Enfin le signe du lavement des pieds éclaire à jamais nos relations avec nos frères comme nos relations avec Jésus. Dans le discours qui suit, l'évangéliste ne craint pas d'en dépasser le visage "moral" et d'en souligner le visage intime qui s'applique à tout chrétien : "Je ne vous appelle plus serviteurs, je vous appelle amis".

= En finale de son évangile, Jean souligne le lien très fort qui s'établit entre "croire" et "avoir la vie". D'une certaine façon, l'étude des signes nous en avait déjà persuadés, car tous allaient dans le sens de la vie. L'évangéliste adoptait un même schéma : une situation de manque suscitait une action de Jésus… à l'évidence, cette action aurait pu être efficace en elle-même, pourtant Jésus lui associait une double participation humaine. Antérieurement au signe, une intelligence personnelle suscitait la demande et parfois en préparait la réponse… que l'on pense à Cana, à l'officier païen, à la demande de Marthe et Marie… Après le déroulement du signe, une réaction personnelle ouvrait ou fermait la route que le signe suggérait … en négatif, que l'on pense à la tentative des foules pour faire de Jésus leur roi et, en positif, que l'on pense à l'engagement de l'aveugle guéri pour défendre Jésus…

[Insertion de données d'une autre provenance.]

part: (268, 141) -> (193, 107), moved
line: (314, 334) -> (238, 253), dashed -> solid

Si l'on évoque le prologue, la conviction de l'évangéliste demeure donc la même d'un bout à l'autre de son oeuvre : " En lui était la vie, lumière des hommes… Il est venu chez lui… ceux qui l'ont reçu, ceux qui croient en son Nom, il leur a donné pouvoir de devenir enfants de Dieu … de sa plénitude tous ont reçu, grâce sur grâce"…

Conclusion : le meilleur choix actuel

* Bien entendu, Jean ne prétend pas faire des signes qu'il choisit des signes exclusifs. Nous venons de souligner leur portée universelle, mais l'évangéliste n'élimine pas l'impact que peuvent avoir les autres signes sur lesquels il ne s'est pas attardé. Il ne nous demande pas de "canoniser" son choix. Ces "signes" sont préférentiels pour lui, pour sa propre foi et pour le dialogue de sa communauté avec le monde incroyant de son époque. A nous de réfléchir… les temps changent, les mentalités aussi … Rien ne nous empêche d'emprunter à Marc, Matthieu ou Luc, les "signes" que nous jugeons plus "déterminants".

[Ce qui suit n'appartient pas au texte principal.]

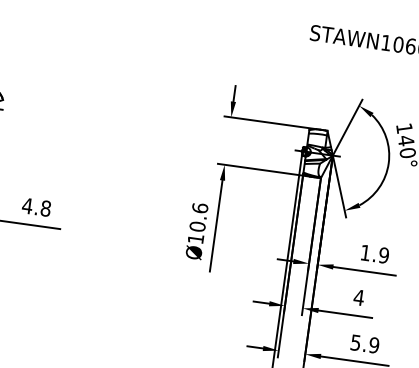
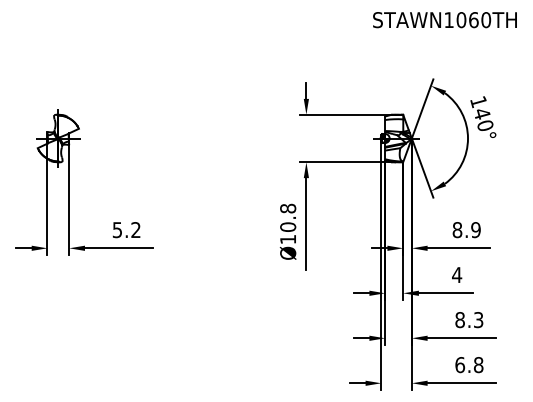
text: (36, 207) -> (126, 230), 4.8 -> 5.2
text: (200, 208) -> (288, 208), Ø10.6 -> Ø10.8
text: (365, 253) -> (457, 230), 1.9 -> 8.9
text: (365, 344) -> (469, 320), 5.9 -> 8.3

Il nous faut également tenir compte que nous sommes engagés au service de deux chantiers. Un "chantier chrétien" nous sollicite, car, comme le judaïsme, les communautés passées ont souvent étouffé l'appel des signes au nom de leurs traditions. Mais un chantier encore plus vaste s'ouvre en dialogue avec ce qui est devenu l'incroyance ambiante. La figure de Jésus que porte la majorité de nos contemporains s'est réduite à un schéma stéréotypé de plus en plus éloigné du témoignage initial. Les malheurs et les catastrophes qui ont perturbé la période des 12ème-14ème siècles a influé sur une présentation dominée par la croix. La querelle catholiques-protestants a facilité l'intrusion du déisme à l'encontre de l'humanisme qui éclaire le "terreau" de l'engagement de Jésus. L'usure du temps et la facilité des répétitions sont ensuite passées par là.

Le renouveau d'intérêt pour les évangiles est à peine amorcé. Cependant, la situation d'aujourd'hui semble privilégier le choix fait par le quatrième évangéliste. Il n'était donc pas inutile d'entendre l'avis de quelqu'un qui a été témoin immédiat de ces "signes" et y a longuement réfléchi par la suite.